** Consigne 1 **
Recopiez sans aucune modification le passage de l'extrait sur la presse quotidienne régionale qui commence à « C’est dans ce » et se termine à « Voix du Nord. ».
** Consigne 2 **
Reprenez l'extrait sur la presse quotidienne régionale à l'endroit où il s'arrête et poursuivez sa rédaction.

** Texte présenté **
C’est dans ce but que tous les grands titres de PQR ont adopté le « web first ». Cette stratégie signifie que le papier passe désormais après le numérique, qui devient la priorité d’une rédaction. « Il y a tout une transformation, différente selon les groupes, et elle va vers Internet. », décrypte Bertrand Bussière, syndicaliste dans la branche presse quotidienne régionale au sein du Syndicat national des journalistes (SNJ) et journaliste à La Voix du Nord.
 

Avec le mouvement « web first », les dernières innovations en PQR sont numériques. Mais le numérique est-il l’avenir du local ? La Voix du Nord qui a lancé Vozer, un site dédié aux « millenials », veut y croire. Lancé au début de l’année 2017, Vozer comptabilise près de 30 000 likes sur Facebook, un chiffre important pour une plateforme qui ne s’adresse qu’aux 18-25 ans de la région Lilloise. Sur son site, La Voix du Nord a opté cette année pour une offre différenciée. Une partie est entièrement gratuite et une partie est Premium, c’est-à-dire 100% payante et réservée aux abonnés.

** Informations fournies **
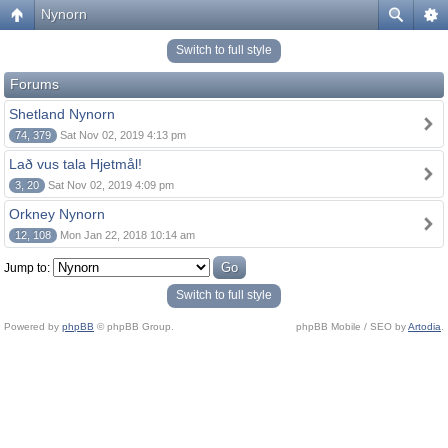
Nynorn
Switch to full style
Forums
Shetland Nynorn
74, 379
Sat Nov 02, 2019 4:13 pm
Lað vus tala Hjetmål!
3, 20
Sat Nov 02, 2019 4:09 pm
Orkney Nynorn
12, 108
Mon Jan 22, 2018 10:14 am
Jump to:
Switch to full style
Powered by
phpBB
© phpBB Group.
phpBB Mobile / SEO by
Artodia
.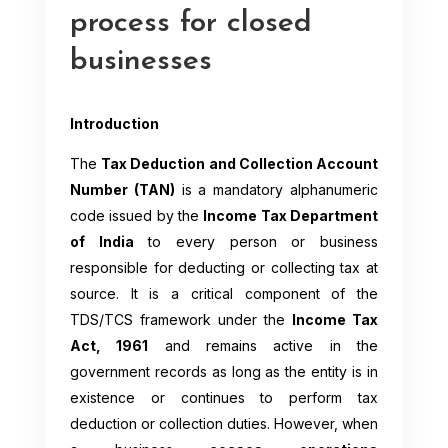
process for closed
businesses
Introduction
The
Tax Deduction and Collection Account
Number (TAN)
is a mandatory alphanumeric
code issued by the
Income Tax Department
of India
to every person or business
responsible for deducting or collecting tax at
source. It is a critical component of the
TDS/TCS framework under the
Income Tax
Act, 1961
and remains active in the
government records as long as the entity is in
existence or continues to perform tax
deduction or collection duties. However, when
--
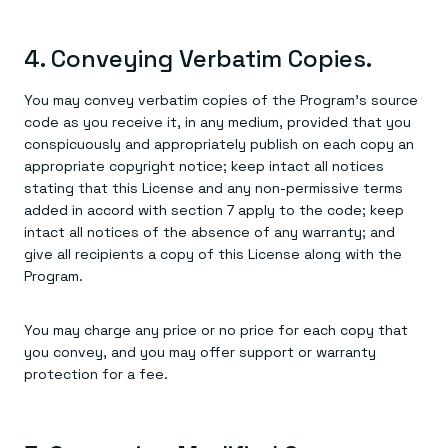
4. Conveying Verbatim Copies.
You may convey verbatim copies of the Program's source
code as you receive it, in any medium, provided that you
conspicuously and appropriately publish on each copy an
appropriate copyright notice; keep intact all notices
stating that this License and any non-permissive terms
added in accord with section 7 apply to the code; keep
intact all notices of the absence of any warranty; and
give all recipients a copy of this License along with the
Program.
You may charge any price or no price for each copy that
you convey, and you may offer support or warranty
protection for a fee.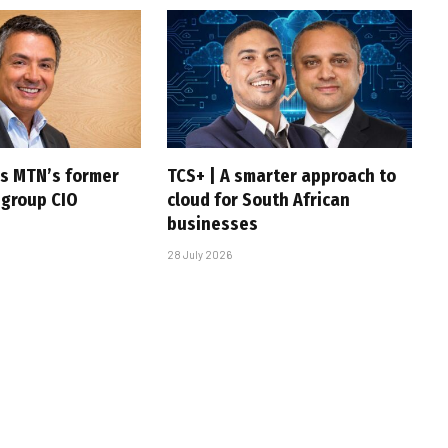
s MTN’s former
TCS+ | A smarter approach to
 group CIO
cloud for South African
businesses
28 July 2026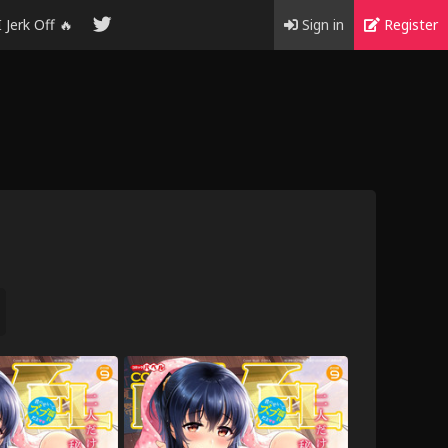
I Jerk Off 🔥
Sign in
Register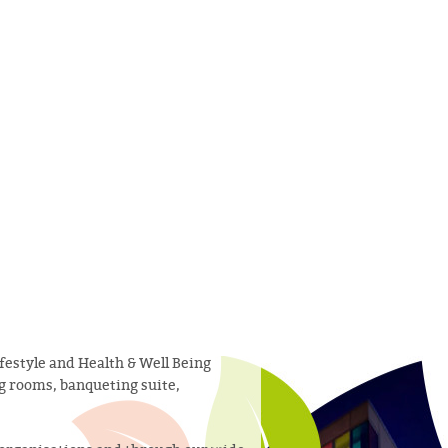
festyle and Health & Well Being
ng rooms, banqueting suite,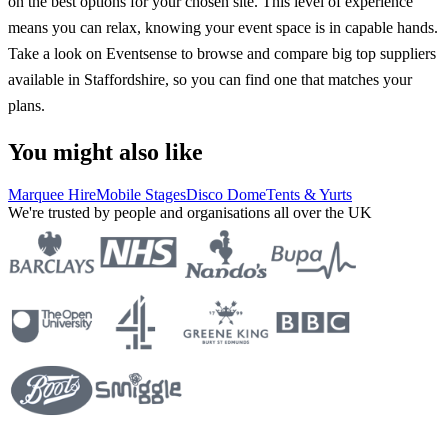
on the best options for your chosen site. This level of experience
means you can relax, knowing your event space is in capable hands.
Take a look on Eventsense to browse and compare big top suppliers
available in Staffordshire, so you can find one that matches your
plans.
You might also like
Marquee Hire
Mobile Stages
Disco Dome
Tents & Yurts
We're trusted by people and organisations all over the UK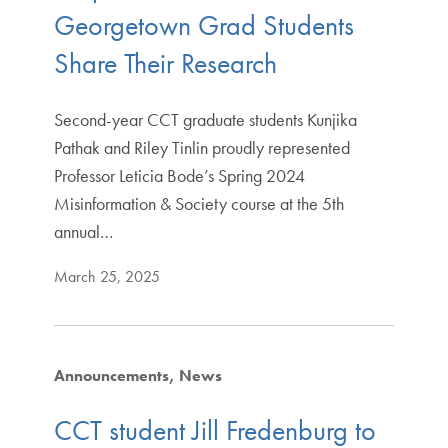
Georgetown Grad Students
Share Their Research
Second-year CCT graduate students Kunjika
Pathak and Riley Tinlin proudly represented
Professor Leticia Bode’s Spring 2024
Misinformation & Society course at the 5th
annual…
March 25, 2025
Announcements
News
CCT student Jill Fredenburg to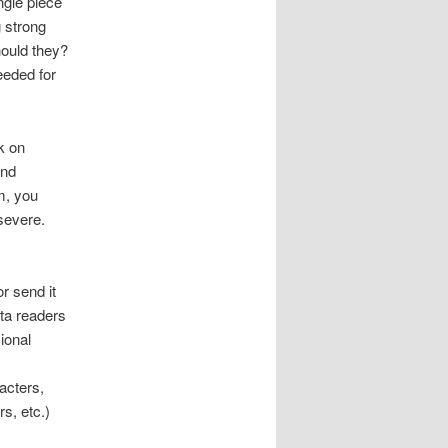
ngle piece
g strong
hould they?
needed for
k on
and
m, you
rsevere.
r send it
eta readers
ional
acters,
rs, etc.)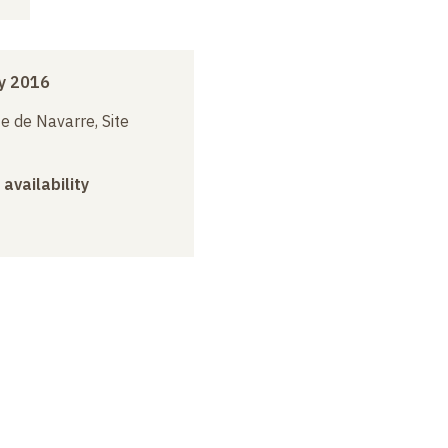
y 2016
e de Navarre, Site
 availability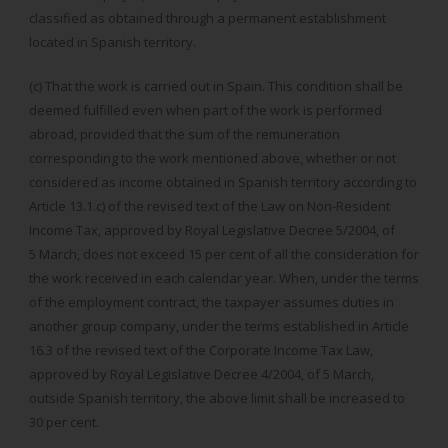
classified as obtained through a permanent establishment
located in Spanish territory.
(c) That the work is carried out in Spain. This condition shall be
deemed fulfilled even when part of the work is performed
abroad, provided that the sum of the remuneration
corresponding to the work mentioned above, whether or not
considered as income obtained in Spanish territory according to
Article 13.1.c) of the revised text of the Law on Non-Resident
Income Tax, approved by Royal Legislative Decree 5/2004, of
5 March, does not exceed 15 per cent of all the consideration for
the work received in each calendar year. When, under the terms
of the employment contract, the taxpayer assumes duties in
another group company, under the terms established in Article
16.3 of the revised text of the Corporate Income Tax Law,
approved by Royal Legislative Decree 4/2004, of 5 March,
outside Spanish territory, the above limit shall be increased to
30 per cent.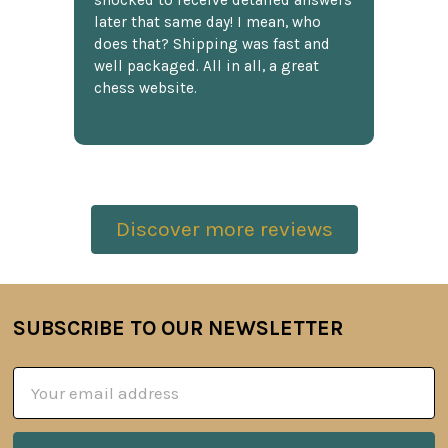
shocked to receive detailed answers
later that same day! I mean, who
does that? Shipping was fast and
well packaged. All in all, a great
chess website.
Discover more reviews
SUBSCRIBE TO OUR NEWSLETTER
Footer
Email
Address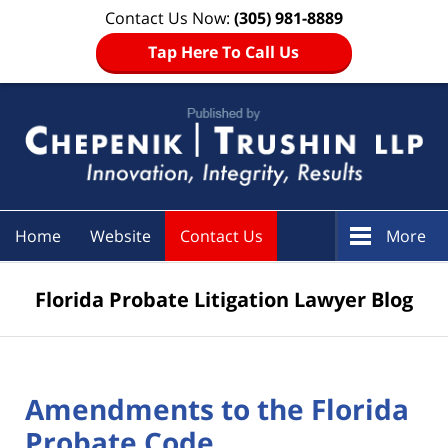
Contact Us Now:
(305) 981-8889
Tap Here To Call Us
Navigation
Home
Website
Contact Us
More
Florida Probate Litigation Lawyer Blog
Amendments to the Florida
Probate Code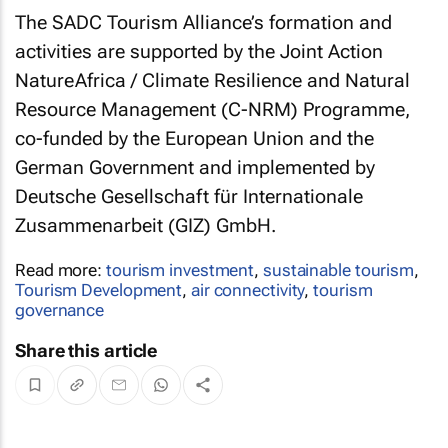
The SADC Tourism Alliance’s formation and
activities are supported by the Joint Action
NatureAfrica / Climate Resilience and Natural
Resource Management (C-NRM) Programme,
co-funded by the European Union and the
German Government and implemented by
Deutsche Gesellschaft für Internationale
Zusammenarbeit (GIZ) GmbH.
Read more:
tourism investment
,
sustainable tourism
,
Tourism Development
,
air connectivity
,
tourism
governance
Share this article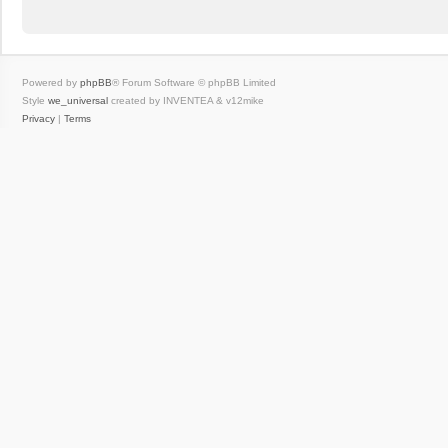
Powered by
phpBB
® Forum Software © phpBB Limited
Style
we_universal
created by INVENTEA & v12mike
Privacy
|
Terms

** Réponse 1 **
C’est dans ce but que tous les grands titres de PQR ont adopté le « web first ». Cette stratégie signifie que le papier passe désormais après le numérique, qui devient la priorité d’une rédaction. « Il y a tout une transformation, différente selon les groupes, et elle va vers Internet. », décrypte Bertrand Bussière, syndicaliste dans la branche presse quotidienne régionale au sein du Syndicat national des journalistes (SNJ) et journaliste à La Voix du Nord.

** Réponse 2 **
 

Ouest-France a adopté la même stratégie en créant L’Edition du Soir, une offre 100 % numérique publiée en ligne en fin de journée. L’actualité du jour y est évoquée ainsi que des débats de société ou des sujets plus légers voire insolites. Et la formule fonctionne : 140 000 lecteurs payants s'y sont abonnés. Résultat de cette stratégie de développement sur Internet, Ouest-France pointe à la 8ème place des sites d’actualité les plus visités de l’Hexagone et son audience numérique a pratiquement quadriplé de 2014 à 2018. Plus récemment, le groupe a aussi décidé de se lancer dans le podcast avec la plateforme Le mur des sons.

 

Comme la plupart de ses confrères, La Dépêche propose sur son site des articles en accès libre et d’autres accessibles aux abonnés, sauf si le lecteur accepte de regarder une publicité. Après plusieurs années à tester différents modèles, les grands groupes semblent avoir trouvé des stratégies numériques stables.

 

Même si cette présence sur Internet doit tenter de compenser la diminution du chiffre d’affaires des titres de PQR, elle n’y parvient pas encore. Comme l’expliquait Les Échos en 2016, la rentabilité en ligne est encore difficile à trouver pour la presse locale. « On n’a toujours pas trouvé de remède miracle sur le web », résume Pauline Amiel.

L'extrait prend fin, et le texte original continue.